• **MATERIAL PROVIDED**
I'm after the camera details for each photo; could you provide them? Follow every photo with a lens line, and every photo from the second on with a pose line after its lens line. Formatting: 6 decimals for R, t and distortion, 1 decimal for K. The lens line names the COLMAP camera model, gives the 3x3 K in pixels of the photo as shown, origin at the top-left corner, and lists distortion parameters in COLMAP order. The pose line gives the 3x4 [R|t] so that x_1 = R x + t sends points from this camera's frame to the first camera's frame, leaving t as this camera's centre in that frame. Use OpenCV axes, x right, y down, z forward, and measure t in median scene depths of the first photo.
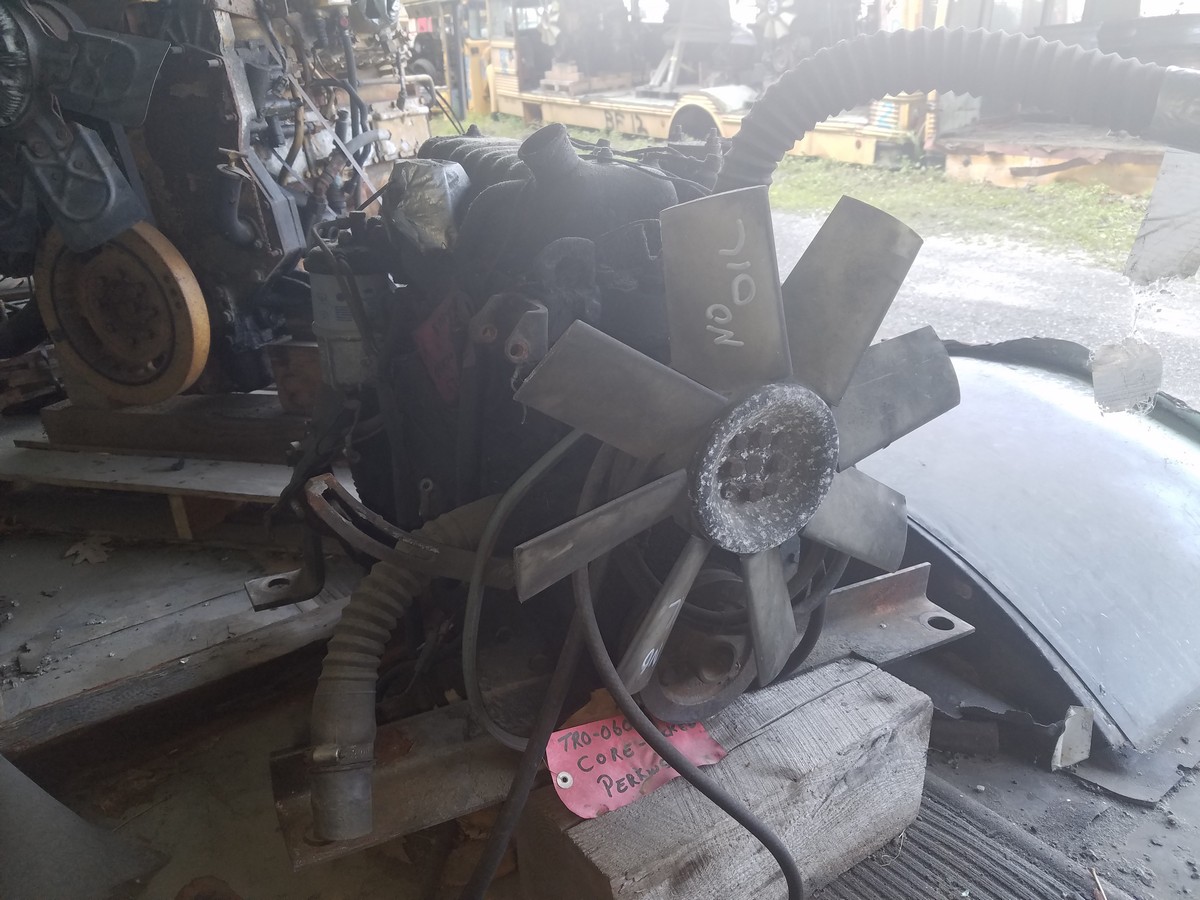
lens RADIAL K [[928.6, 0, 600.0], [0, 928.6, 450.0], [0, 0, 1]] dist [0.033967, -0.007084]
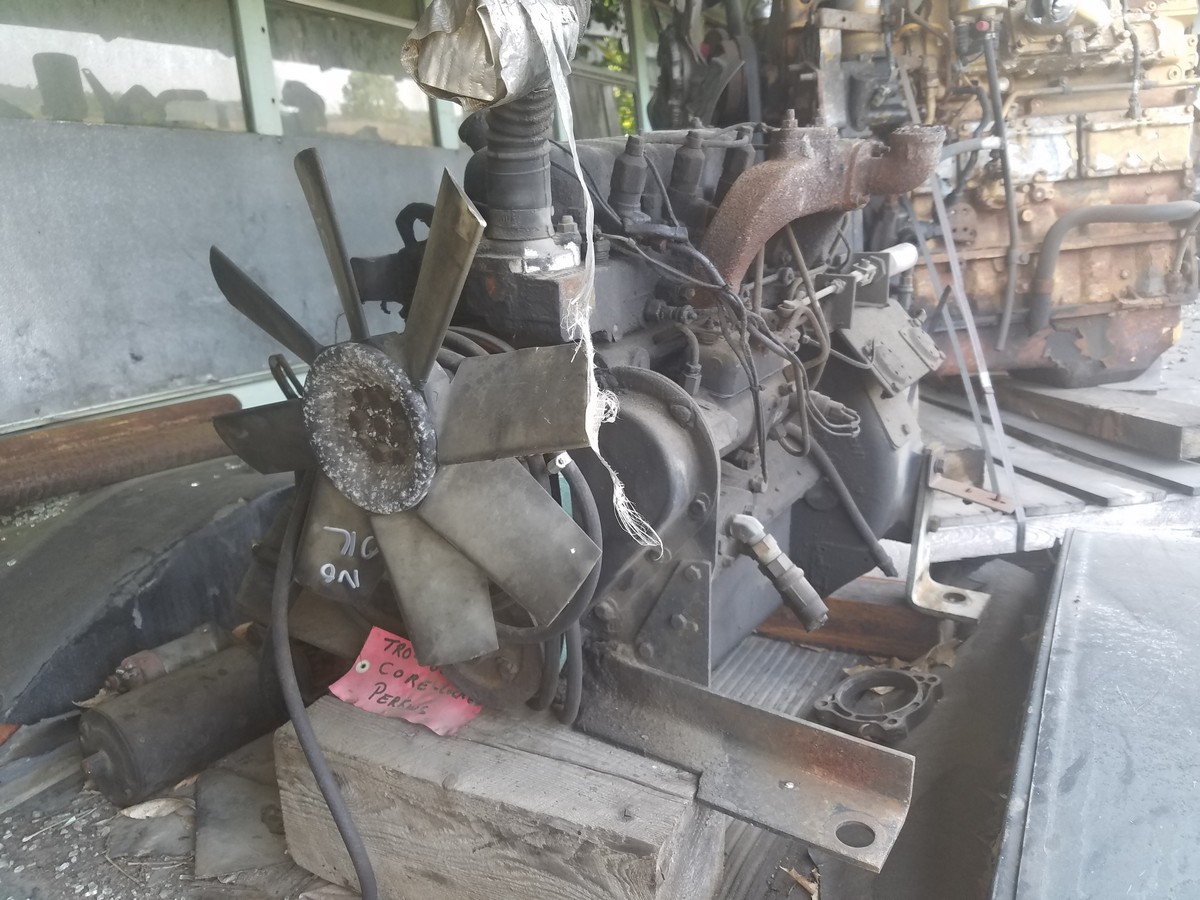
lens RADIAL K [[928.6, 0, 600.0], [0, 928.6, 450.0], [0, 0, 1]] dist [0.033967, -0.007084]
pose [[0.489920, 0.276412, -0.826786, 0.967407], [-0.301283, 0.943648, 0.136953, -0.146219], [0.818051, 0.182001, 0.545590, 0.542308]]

• **BRIEF**
Render every line of the data above as a numbered list, dropping blank lines and leaving the pictures out.

• **SOLUTION FOR THIS TASK**
1. I'm after the camera details for each photo; could you provide them? Follow every photo with a lens line, and every photo from the second on with a pose line after its lens line. Formatting: 6 decimals for R, t and distortion, 1 decimal for K. The lens line names the COLMAP camera model, gives the 3x3 K in pixels of the photo as shown, origin at the top-left corner, and lists distortion parameters in COLMAP order. The pose line gives the 3x4 [R|t] so that x_1 = R x + t sends points from this camera's frame to the first camera's frame, leaving t as this camera's centre in that frame. Use OpenCV axes, x right, y down, z forward, and measure t in median scene depths of the first photo.
2. lens RADIAL K [[928.6, 0, 600.0], [0, 928.6, 450.0], [0, 0, 1]] dist [0.033967, -0.007084]
3. lens RADIAL K [[928.6, 0, 600.0], [0, 928.6, 450.0], [0, 0, 1]] dist [0.033967, -0.007084]
4. pose [[0.489920, 0.276412, -0.826786, 0.967407], [-0.301283, 0.943648, 0.136953, -0.146219], [0.818051, 0.182001, 0.545590, 0.542308]]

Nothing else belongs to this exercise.